Het College stelt een mandaterings- en volmachtbesluit vast, waarin het in ieder geval aangeeft welke bevoegdheden namens het College door de directeur worden uitgeoefend. In het mandaterings- en volmachtbesluit kan het College tevens bepalen dat de directeur in de bij dit besluit aangegeven gevallen bevoegd is ondermandaat te verlenen. In geval van ontstentenis van de directeur voorziet de voorzitter van het College in (zijn) vervanging.

Hoofdstuk X

Klachtenregeling

Artikel 22

Het College sanering stelt een klachtenregeling vast, waarin het in ieder geval aangeeft de mogelijkheden zich te beklagen over optreden van het College sanering en op welke wijze een ingediende klacht wordt afgehandeld.

Hoofdstuk XI

Wijziging reglement

Artikel 23

1. Wijziging van dit reglement kan slechts geschieden bij instemming van de meerderheid van het vereiste aantal leden, zoals bepaald in artikel 14, eerste lid, van dit reglement.

2. De voorgestelde wijziging van dit reglement wordt volledig in de oproep tot de vergadering opgenomen.

3. Een wijziging als in het eerste lid van dit artikel bedoeld, behoeft de goedkeuring van de minister.
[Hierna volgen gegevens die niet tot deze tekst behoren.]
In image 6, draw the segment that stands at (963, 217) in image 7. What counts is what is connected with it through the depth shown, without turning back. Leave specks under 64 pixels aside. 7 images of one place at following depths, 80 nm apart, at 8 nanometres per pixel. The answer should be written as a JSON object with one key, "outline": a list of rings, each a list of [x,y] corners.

4. Een wijziging treedt in werking twee dagen na de datum van publicatie in de Nederlandse Staatscourant.

Hoofdstuk XII

Slotbepaling

Artikel 24

1. In alle gevallen waarin deze regels niet voorzien, en in alle geschillen over de uitleg van deze regels, beslist het College.

2. Deze regels treden in werking twee dagen na de datum van publicatie in de Nederlandse Staatscourant.

Artikel 25

Met de invoering van dit bestuursreglement komt te vervallen het bestuursreglement zoals laatstelijk gewijzigd op 27 maart 2002 en goedgekeurd op 10 juni 2002 en gepubliceerd in de Nederlandse Staatscourant 2002, 230.

Dit bestuursreglement is conform artikel 21, lid 1, van de Wet door het College vastgesteld in de vergadering van 1 maart 2006

De minister van Volksgezondheid, Welzijn en Sport heeft op 25 april 2006 de regels goedgekeurd conform de artikelen 21, lid 4 en 32 lid 3, van de Wet.

Deze regeling zal worden gepubliceerd in de Nederlandse Staatscourant.

De voorzitterCollege sanering zorginstellingen, H.A. de Boer.